It’s not all doom and gloom, when looking at the transport industry as a whole. The number of jobs in the transport and logistics sector is out growing a number of other industries, and the general economy, according to Labourforce’s Transport, Logistics and Supply Chain Jobs Index for October 2014. The National Index has risen a further 4.6 per cent in September and this equates to 14.7 per cent over the last twelve months.
The major state, in terms of the transport industry, Victoria, has been growing 47 per cent in the last 12 months. Interestingly and against the norm, the Permanent Job Index increase of 4.8 per cent outperformed the 4.1 per cent rise in Temporary and Contract opportunities.
The ANZ bank recently reported their Job Advertisement Series had risen for the last four months, 7.6 per cent in the last twelve month. The Labourforce TL&SC Jobs Index has risen 14.7 per cent over the same period and by 7.3 per cent in the last three months alone.

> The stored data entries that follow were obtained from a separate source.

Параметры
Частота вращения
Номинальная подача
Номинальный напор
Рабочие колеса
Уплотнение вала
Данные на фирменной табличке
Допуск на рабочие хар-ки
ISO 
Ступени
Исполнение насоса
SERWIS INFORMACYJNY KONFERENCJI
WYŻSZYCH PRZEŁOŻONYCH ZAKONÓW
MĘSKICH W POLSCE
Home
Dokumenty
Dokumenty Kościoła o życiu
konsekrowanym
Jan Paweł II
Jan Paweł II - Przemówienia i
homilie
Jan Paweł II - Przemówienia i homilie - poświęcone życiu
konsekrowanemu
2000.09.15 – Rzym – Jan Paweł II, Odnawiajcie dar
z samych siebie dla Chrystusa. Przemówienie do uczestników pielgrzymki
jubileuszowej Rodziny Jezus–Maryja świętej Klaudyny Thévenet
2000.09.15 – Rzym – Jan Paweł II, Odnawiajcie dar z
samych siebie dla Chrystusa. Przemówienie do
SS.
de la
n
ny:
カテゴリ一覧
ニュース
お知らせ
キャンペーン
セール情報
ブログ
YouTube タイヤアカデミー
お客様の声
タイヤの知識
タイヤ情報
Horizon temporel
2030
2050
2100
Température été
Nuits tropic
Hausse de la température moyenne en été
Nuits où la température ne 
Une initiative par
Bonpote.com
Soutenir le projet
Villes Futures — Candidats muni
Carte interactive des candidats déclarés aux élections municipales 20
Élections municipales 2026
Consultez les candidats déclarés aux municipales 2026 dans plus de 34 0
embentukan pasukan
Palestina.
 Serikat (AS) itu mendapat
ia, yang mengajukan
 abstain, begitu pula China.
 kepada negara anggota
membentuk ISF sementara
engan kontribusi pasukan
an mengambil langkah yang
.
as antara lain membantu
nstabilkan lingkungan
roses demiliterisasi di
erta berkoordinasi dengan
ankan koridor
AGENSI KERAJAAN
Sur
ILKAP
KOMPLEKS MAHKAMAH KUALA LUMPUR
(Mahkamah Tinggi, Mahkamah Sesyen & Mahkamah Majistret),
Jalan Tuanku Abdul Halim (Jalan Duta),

In the survey, all states and sectors enjoyed an increase in the number of job vacancies advertised in September. From 6.4 per cent in Victoria and 5.8 per cent in Queensland to 1.6 per cent in Western Australia and 2.1 per cent in SA/NT, this demonstrates how the growth is moving away from resources related jobs. Over a 12-month period WA vacancies have fallen 15.5 per cent while SA/NT have fallen 25 per cent.
Victoria’s performance has been spectacular, growing 47 per cent in 12 months to 147.05. NSW, with growth of 10.5 per cent and Queensland 19.4 per cent have both performed very strongly and seem to be pulling ahead again after a relatively quiet mid year period.
“The story that is emerging after 12 months of measuring the TL&SC jobs market is overall a positive one for the industry and workers,” said Paul Mcleay, Spokesperson for the Labourforce Jobs Index, “But not all states are enjoying the industry upswing equally. The data is telling us a story of post-mining boom rebalancing, as Victoria, NSW and Queensland have picked up the lions share of new jobs across all sectors, reducing WA’s share to under 10 per cent, down from 14.3 per cent a year ago.
“Interestingly, jobs in management are right down, having fallen 13.7 per cent in 12 months, while gains have been made in implementation functions. The big picture is good news for workers who might be losing their jobs as airlines or postal services restructure, but may find the environment conducive to finding new jobs. Especially workers who are able to relocate to follow the jobs East will be well positioned to find new employment.”